» Excerpted passage
----------------
A practical pattern is 3–5 seconds on per cell, then 15–30 seconds off for that same cell, and alternate between Zone A (1,3,5) and Zone B (2,4,6). If the board temperature rises toward T1, skip the hot zone for one or two cycles. This way you equalize voltage without warming a single edge of the PCB for too long.

7. What signals should trigger an immediate global BAL_DISABLE?

Always stop all balancing on charger removal/input UVLO, on overtemperature at or above T2, on host/MCU timeout, and when the system enters service/shipping mode. Some packs also stop globally on cell read failures for safety. Use the AFE’s hardware BAL_DISABLE when available and log the reason in firmware.

8. How do I log “balance aborted because of charger removal” events?

Log four fields: cell/channel ID, start timestamp, stop timestamp, and stop reason = “charger_removed”. If the AFE does not provide nonvolatile logging, store it in MCU RAM/FRAM and align timestamps with the charger/BMS state machine. This lets field engineers see that the driver stopped correctly when external power disappeared.

9. What do I need to check if I replace a TI monitoring/BMS IC with an ST/NXP alternative?

Verify that the alternative still has per-cell balance outputs, exposes cell voltage and temperature to the driver, and supports balance/measure interleave or can be controlled by the MCU. If balance current is lower, extend the balance window from firmware. Add to the BOM: “do not replace with monitor-only parts”.

10. Can I run balancing while the pack is supplying the system load?

You can, but you must interleave measurements more strictly because load current and balance current add up on the same cell. Some designs only allow balancing while external power is present or the system load is below a threshold. If ADC noise becomes excessive, suspend balancing until the load relaxes.

11. How do I size the balance time window if the alternative IC has a lower balance current?

Keep the short per-channel on-time from Chapter 2 (3–5 s), but repeat it more times and extend the overall balance window until the target ΔV is met. Do not compensate by making a single on-time very long, because that breaks the thermal spread of Chapter 3. Write in your BOM that firmware shall extend balance windows for lower-current alternates.

12. How do I write a BOM note so purchasing won’t pick a monitor-only part?

Use a direct statement in English: “Alternative must preserve per-cell passive balancing control; do not replace with monitor-only devices. If balance current is lower than original, firmware must extend balance window and keep thermal limits. Keep temperature feedback for BAL_DISABLE.” This tells purchasing that this function is not optional.
----------------
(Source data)

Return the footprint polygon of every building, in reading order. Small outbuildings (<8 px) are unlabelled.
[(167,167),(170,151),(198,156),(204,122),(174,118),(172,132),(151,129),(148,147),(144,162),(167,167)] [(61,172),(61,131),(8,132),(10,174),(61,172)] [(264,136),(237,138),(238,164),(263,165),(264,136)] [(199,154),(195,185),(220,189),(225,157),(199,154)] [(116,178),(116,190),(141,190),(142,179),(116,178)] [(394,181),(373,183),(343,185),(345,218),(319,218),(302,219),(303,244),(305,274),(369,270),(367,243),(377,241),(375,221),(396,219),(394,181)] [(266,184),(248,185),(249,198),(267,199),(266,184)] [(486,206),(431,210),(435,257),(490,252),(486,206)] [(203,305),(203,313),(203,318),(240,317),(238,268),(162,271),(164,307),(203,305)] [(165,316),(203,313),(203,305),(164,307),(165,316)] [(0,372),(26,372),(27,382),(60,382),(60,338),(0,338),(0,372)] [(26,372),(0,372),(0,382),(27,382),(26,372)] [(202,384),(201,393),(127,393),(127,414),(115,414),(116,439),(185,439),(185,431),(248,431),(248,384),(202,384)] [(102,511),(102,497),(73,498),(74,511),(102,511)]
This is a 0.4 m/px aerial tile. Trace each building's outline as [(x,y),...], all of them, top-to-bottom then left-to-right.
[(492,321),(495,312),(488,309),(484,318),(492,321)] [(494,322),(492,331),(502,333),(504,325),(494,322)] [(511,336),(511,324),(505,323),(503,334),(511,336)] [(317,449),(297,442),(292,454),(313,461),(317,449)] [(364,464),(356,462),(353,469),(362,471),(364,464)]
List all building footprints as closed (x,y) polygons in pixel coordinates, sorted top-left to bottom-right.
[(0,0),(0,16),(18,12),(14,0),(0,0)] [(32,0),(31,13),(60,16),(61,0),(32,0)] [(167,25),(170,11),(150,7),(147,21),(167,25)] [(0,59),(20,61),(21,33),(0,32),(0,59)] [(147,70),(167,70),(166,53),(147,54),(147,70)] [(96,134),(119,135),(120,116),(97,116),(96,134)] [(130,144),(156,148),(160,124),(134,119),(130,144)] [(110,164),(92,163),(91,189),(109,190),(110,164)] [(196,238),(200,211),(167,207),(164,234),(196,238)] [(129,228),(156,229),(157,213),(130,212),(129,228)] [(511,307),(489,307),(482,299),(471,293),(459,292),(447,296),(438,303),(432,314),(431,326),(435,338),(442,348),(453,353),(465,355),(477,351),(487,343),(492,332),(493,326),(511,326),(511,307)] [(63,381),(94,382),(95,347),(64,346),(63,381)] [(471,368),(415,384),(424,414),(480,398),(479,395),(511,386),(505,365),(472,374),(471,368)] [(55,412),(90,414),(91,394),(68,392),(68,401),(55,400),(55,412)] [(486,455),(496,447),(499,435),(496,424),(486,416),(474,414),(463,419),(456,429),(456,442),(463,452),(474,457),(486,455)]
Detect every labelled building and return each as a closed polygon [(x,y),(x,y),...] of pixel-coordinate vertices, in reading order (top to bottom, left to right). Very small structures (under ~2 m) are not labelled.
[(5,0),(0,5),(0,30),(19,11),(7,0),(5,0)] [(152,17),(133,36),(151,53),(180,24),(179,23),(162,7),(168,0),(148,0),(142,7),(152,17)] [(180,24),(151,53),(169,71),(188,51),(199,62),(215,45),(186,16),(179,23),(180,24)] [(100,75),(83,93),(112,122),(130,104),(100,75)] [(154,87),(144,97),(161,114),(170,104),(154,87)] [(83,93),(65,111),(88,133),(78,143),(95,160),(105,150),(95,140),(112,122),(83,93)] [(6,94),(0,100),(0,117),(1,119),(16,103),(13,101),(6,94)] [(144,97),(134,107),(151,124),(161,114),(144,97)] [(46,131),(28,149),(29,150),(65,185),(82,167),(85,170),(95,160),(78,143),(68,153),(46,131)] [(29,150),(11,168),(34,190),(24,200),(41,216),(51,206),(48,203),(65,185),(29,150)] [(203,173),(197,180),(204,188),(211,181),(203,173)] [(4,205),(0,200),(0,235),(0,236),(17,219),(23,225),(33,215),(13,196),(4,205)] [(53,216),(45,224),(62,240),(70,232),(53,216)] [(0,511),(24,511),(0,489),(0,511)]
----------------
» Task
Please quote the cell-balancing passage above from "You can, but" up to and including "a monitor-only part?".

» Exercise response
You can, but you must interleave measurements more strictly because load current and balance current add up on the same cell. Some designs only allow balancing while external power is present or the system load is below a threshold. If ADC noise becomes excessive, suspend balancing until the load relaxes.

11. How do I size the balance time window if the alternative IC has a lower balance current?

Keep the short per-channel on-time from Chapter 2 (3–5 s), but repeat it more times and extend the overall balance window until the target ΔV is met. Do not compensate by making a single on-time very long, because that breaks the thermal spread of Chapter 3. Write in your BOM that firmware shall extend balance windows for lower-current alternates.

12. How do I write a BOM note so purchasing won’t pick a monitor-only part?